Every two months, the literary community gets together and sacrifices a goat in this man’s honor.

Once you’ve discovered Existentialism, your next task as a young writer is finding your voice. Everyone has a way of writing particular to his or her own style. If your writing instructors are worth their proverbial salt, they will help you find your voice, isolate it, and alter it such that it is more conducive to narration. In short, they will take your personal voice and make it sound more like Poe’s, or Salinger’s. In fact, it may simply be best to abandon your voice immediately and go straight to using Poe’s. After that, you can proceed, as everyone else does, to writing the quintessential American novel.

By limiting the writer’s conception of genre, theme, and voice, your instructor will draw a volume of work from his or her students in which, for whatever reason, each story is remarkably similar to the last. It’s a spectacular sight to behold. Imagine page after page of stories about the horrors of life! Characters running around, unloved by their parents or significant others, always subject to some form of discrimination or abuse, and constantly thinking about suicide or running away. If only we could find a way of regulating detail, imagery, metaphor, and setting as well. What a wonderful world that would be.

As for drama, the third genre in the pantheon of creative writing, I must advise you to turn away from that field (solely for selfish reasons, naturally). It is my field of choice, and competition is tough enough as it is – so tough. I was here first.

With these quick notes, you already have a head start for your education in a fiction-writing class. Pretty soon, you too will be writing pieces of work that are marginally creative and entirely morose.

Of course, there will be the occasional writer among the new flock who will throw the advice of countless writing instructors to the winds, who will simply say, “They don’t know what they’re talking about. I’m just going to write on my own, and if they don’t like it, they can go fuck themselves.” And, believe me, there are alternative means of writing. Some of them involve not being indoctrinated by a failed-writer-turned-begrudging-teacher. Some of them involve writing simply for the love of writing. Some, using wild creativity and active imagination.

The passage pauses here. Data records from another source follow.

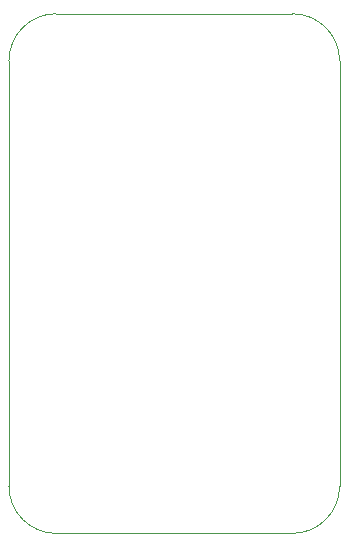
<source format=gbr>
%TF.GenerationSoftware,KiCad,Pcbnew,(6.0.1-0)*%
%TF.CreationDate,2022-02-14T16:52:25-05:00*%
%TF.ProjectId,nixie_daughter,6e697869-655f-4646-9175-67687465722e,rev?*%
%TF.SameCoordinates,Original*%
%TF.FileFunction,Profile,NP*%
%FSLAX46Y46*%
G04 Gerber Fmt 4.6, Leading zero omitted, Abs format (unit mm)*
G04 Created by KiCad (PCBNEW (6.0.1-0)) date 2022-02-14 16:52:25*
%MOMM*%
%LPD*%
G01*
G04 APERTURE LIST*
%TA.AperFunction,Profile*%
%ADD10C,0.100000*%
%TD*%
G04 APERTURE END LIST*
D10*
X113000000Y-92000000D02*
X133000000Y-92000000D01*
X113000000Y-92000000D02*
G75*
G03*
X109000000Y-96000000I0J-4000000D01*
G01*
X133000000Y-136000000D02*
G75*
G03*
X137000000Y-132000000I0J4000000D01*
G01*
X133000000Y-136000000D02*
X113000000Y-136000000D01*
X137000000Y-96000000D02*
X137000000Y-132000000D01*
X109000000Y-132000000D02*
G75*
G03*
X113000000Y-136000000I4000000J0D01*
G01*
X109000000Y-96000000D02*
X109000000Y-132000000D01*
X137000000Y-96000000D02*
G75*
G03*
X133000000Y-92000000I-4000000J0D01*
G01*
M02*

</source>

Please ignore those routes.

I hope that these precious few words have been helpful to you on your quest towards a writing career. If you are interested in exploring topics such as what your future might hold as a fiction writer, then I suggest reading my follow-up essays entitled They May Be Rich, but at Least I’m Smarter, and Frustration: A Guide to Coping with Bitterness and Marginal Success.

Good luck, and good writing, my friend.

2 comments:

GW said...

You hit on some pretty good points in this essay. Was this essay turned in for a grade? I wonder what it was like to be Nat Topping in whatever year this was written.

Nat Topping said...

Yes, as a matter of fact it was. This was my final piece for a Senior year essay writing class.